After years of watching people come and go in show business Marti figured that she had three years before the bubble would burst. As a family, she, her husband and two sons agreed she would work "like the clappers" for three years so they could save up enough money to buy a café and get out of entertainment.

Marti's bubble never burst.

She quickly became a TV and cabaret star, awarded her own show, The Marti Caine Show, which ran from 1979 to 1984. She played big venues such as London's Talk of The Town and was asked to appear on the 1979 Royal Variety Performance. She sold albums all over the world; starred in her own sitcom, Hilary (1984 - 1986); and was the subject of both Desert Island Discs and This Is Your Life - not once, but twice.

Marti Caine's stage and screen persona was that of a glamorous clown. Her tall, willowy figure meant she could play physical comedy to great effect and she said the knockabout pratfalls came from her own natural clumsiness. Indeed for her New Faces All Winners Show performance she had designed herself a dress that came apart as she spectacularly fell down a staircase.

In 1986 she went back to where it all started when Central Television revived the New Faces format and installed Marti as its host. She took to the role beautifully, empathising with the contestants, showing skill in handling the production and never being afraid of standing up for an act when she felt the judges were being just a little bit too mean. In fact her on screen battles with 'Nasty' Nina Myskow were legendary, but off screen the two were great friends. It was another example of how she could leave "loud, brassy and egotistical Marti", as she once described herself, on stage and take Lynne the housewife and mother home.

Then in the summer of 1987 Marti discovered she had cancer.
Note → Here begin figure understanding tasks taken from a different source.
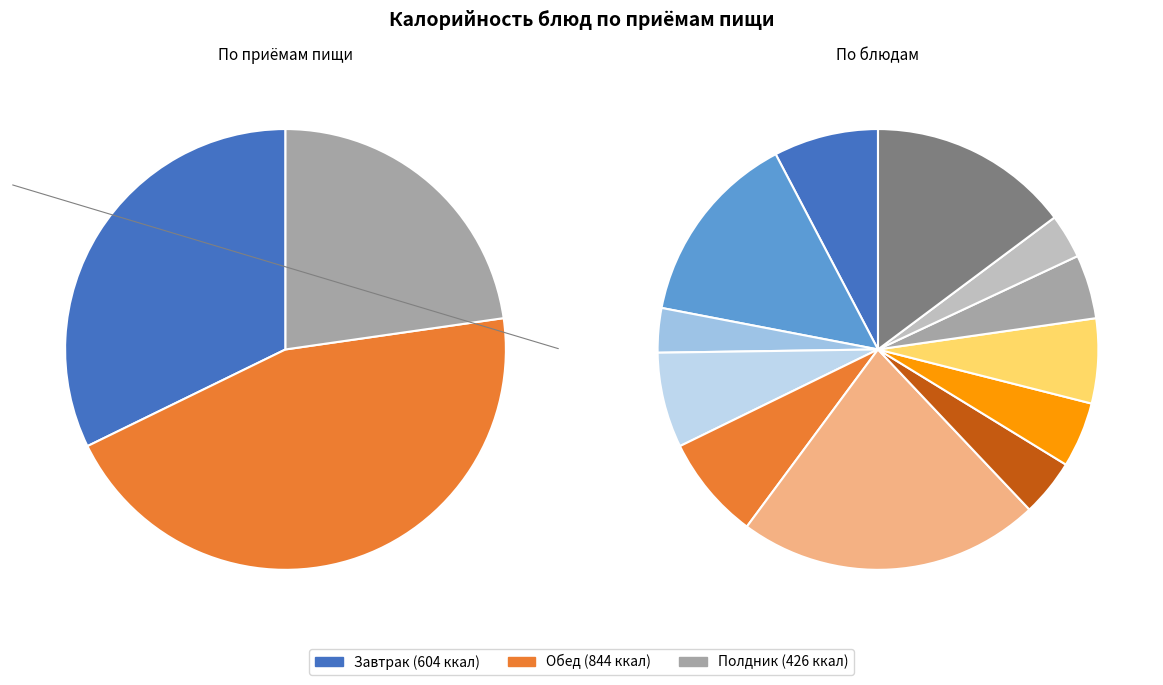

Combined, do Курица с кисло-сладком соусе and Фрукт account for over 50%?

No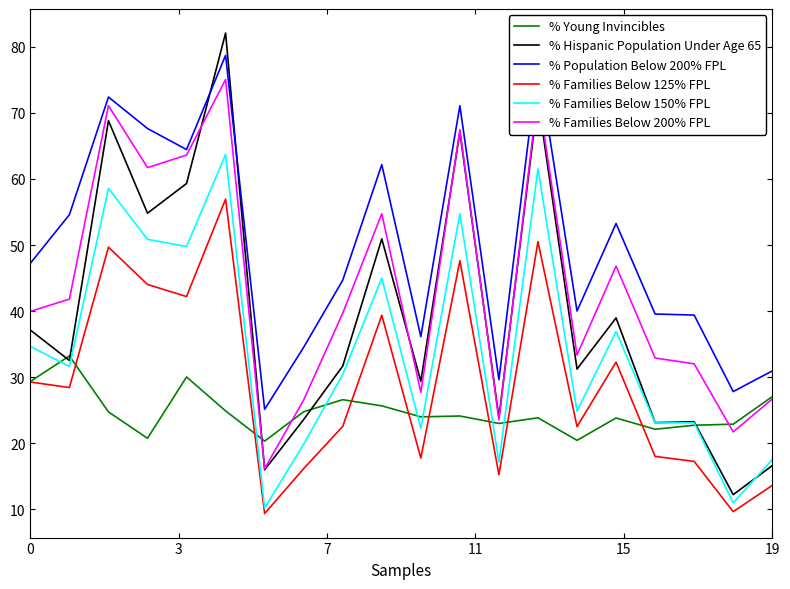

How many lines are shown in the chart?

6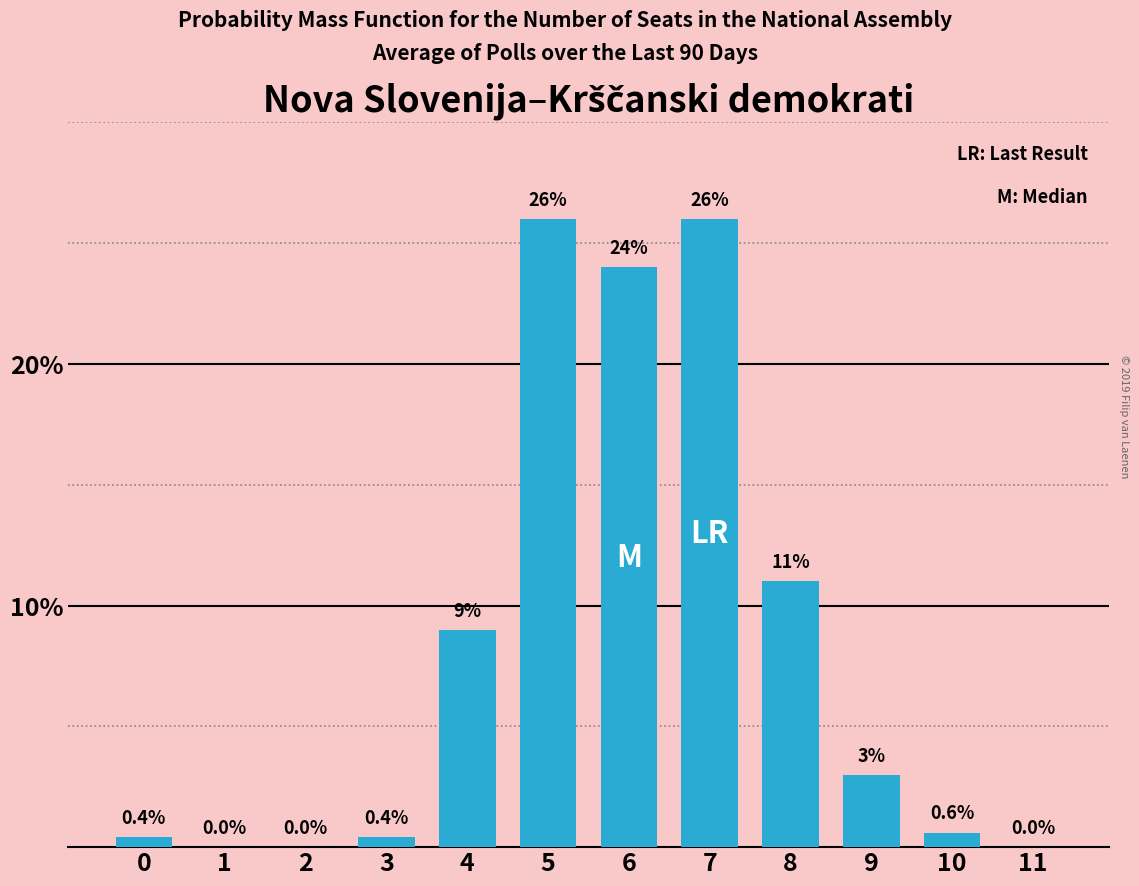

Reading left to right, extract all data points from this chart.

0=0.4	1=0.0	2=0.0	3=0.4	4=9.0	5=26.0	6=24.0	7=26.0	8=11.0	9=3.0	10=0.6	11=0.0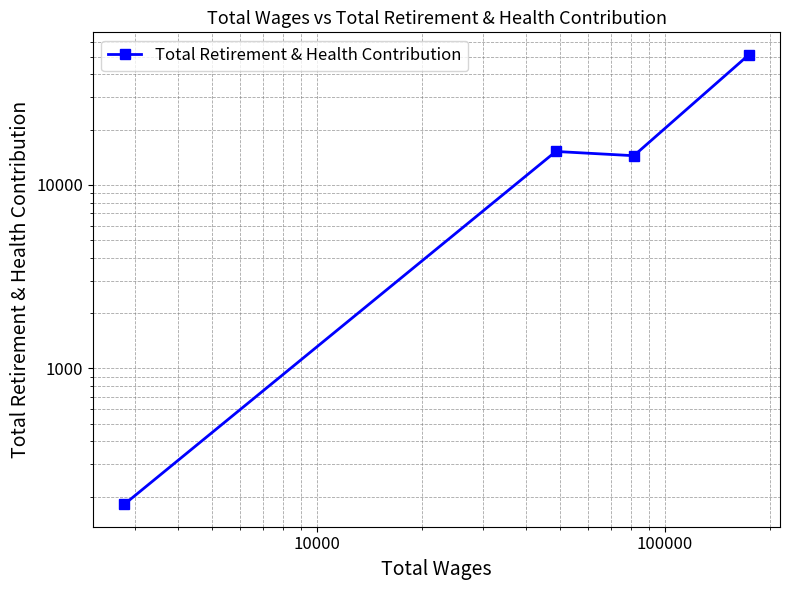

Is this an area chart (filled region under the line)?

No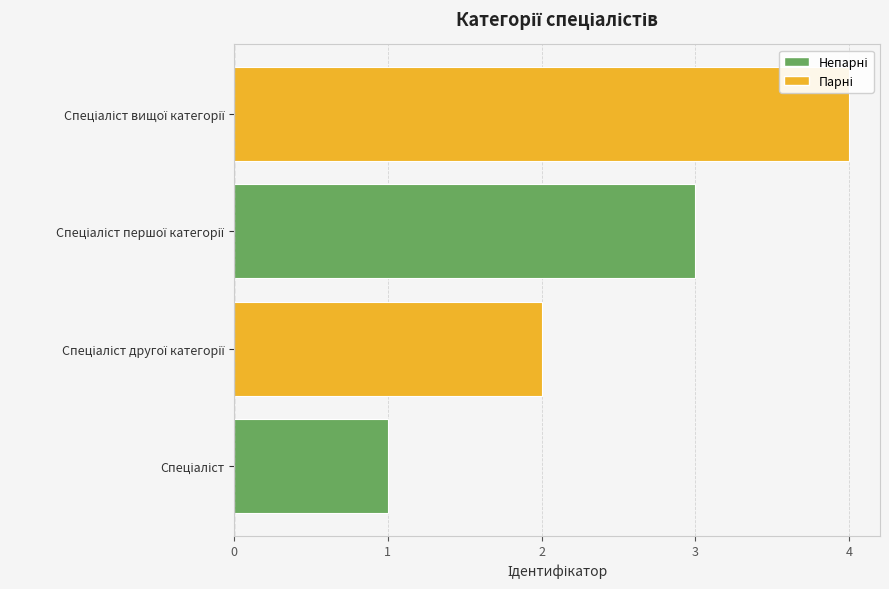

What is the sum of all values?

10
She had shown no symptoms but the woman who was never ill and had once had 24 hour flu in the 60s, was told she had an aggressive form of lymphoma. Treatable but not curable. In true style she asked the doctor if this made her a lymphomaniac?

Marti Caine

With the help of her second husband, Kenneth Ives, she fought the illness much longer than the doctors anticipated, conducting meticulous research on the subject and through what she believed to be the power of pure positive thought. Within a year she was in remission and given a 50% chance of survival.

In 1991 Marti wrote her autobiography, A Coward's Chronicles, a brutally honest account of her life interspersed with diary entries of that first year fighting cancer. At the time few celebrities had written or talked about cancer and Marti was inundated with mail from people from all over the world. She was inspiring millions.

Ironically in the late 1980s and early 1990s she turned her back on stand up comedy, saying the fear made her physically sick, and concentrated more on singing - the very thing that made her so nervous in the first place and the reason she turned to comedy.

She worked right up to the end, as the Red Queen in pantomime, with personal appearances and continued to record music.

There's not much in the archives of Marti performing her stand-up routines, but her very first TV appearance, on a 1975 episode of The Wheeltappers And Shunters Social Club, survives and is available on DVD.

It hints at the more adult nature of her club act and includes material unacceptable today, but the warmth between her and the audience is instant. Female comics weren't the norm in 1975 but you don't feel a shred of resistance from that audience and there are calls for more when she finishes her act.

The clip also shows off her effortless singing voice, and it's interesting to note that her long-standing musical director once said: "I was working with, arguably, 'the best female singer around' but who was, unfortunately, always thought of, first and foremost, as a comedienne."

For the world of comedy that wasn't unfortunate at all.